Além disso, a DPU alega que Moraes notificou o réu, por meio dos advogados já destituídos, para que ele nomeasse novos representantes legais.

“Esse procedimento, com o devido respeito, não está alinhado com o art. 265, § 3º, do Código de Processo Penal e com os princípios que regem o devido processo penal. Pode-se entender que a ausência dos advogados ao ato judicial, por si só, não configura abandono do processo”, escreveu a DPU.

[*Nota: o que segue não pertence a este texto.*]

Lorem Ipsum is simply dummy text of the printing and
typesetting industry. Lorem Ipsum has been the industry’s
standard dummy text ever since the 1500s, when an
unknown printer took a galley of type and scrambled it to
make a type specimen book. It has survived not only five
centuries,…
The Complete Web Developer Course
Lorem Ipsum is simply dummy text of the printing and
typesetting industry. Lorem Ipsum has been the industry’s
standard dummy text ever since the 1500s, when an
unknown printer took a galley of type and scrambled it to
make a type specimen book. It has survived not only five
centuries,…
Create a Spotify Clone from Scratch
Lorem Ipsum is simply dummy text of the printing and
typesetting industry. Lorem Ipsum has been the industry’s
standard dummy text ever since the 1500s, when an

O pedido ao STF é para que Moraes reconsidere a decisão que classificou a situação como uma “possível manobra”, além de anular a ausência de Tagliaferro no interrogatório. A DPU também solicita que o ex-assessor seja notificado a nomear pessoalmente advogados de sua confiança.

“Não tendo sido o réu pessoalmente intimado para constituir novos advogados de sua confiança, a defesa pública não tem como saber qual a perspectiva e quais as informações o acusado deseja ver demonstradas. Assim, se Vossa Excelência entender que é possível superar todas as nulidades acima suscitadas e compreenda que, de qualquer sorte, deve este procedimento prosseguir, a Defensoria Pública da União, nesta fase processual, informa que não tem novas diligências a requerer”, concluiu.

O documento foi enviado a Moraes, que ainda não se pronunciou sobre o novo pedido. Tagliaferro é réu em ação penal no Supremo por vazamento de mensagens do gabinete do ministro. Ele foi assessor de Moraes no Tribunal Superior Eleitoral (TSE).

Ao rejeitar o primeiro pedido da DPU, Moraes alertou que a Corte não tolerará “litigância de má-fé” por parte do órgão.

Em decisão de 21 de abril, Moraes afirmou que todos os atos processuais na ação penal de Tagliaferro foram realizados de acordo com a legalidade e que não há nulidade na nomeação da DPU.

“Observa-se, portanto, que todos os atos processuais foram realizados em estrita observância aos dispositivos legais aplicáveis. Da mesma forma, a defesa sempre foi regularmente notificada de todos os atos processuais, carecendo de qualquer viabilidade jurídica os requerimentos formulados pela Defensoria Pública da União”, escreveu Moraes.

O ministro prosseguiu: “Ressalto que este Supremo Tribunal Federal não admitirá condutas que caracterizem litigância de má-fé, especialmente aquelas voltadas à procrastinação indevida do feito e à tentativa de frustrar a aplicação da lei penal. A atuação processual deve observar os deveres de lealdade, boa-fé e cooperação, não sendo toleradas manobras que atentem contra a regular marcha processual.”

A rejeição do pedido, à época, ocorreu após a DPU afirmar que Moraes “violou a Constituição” na ação contra Tagliaferro.

A Defensoria sustentou que o ministro descumpriu dispositivos da Constituição e do Código de Processo Penal (CPP) que garantem o direito de Tagliaferro de se manifestar sobre a escolha de novos defensores de sua confiança antes da nomeação do órgão.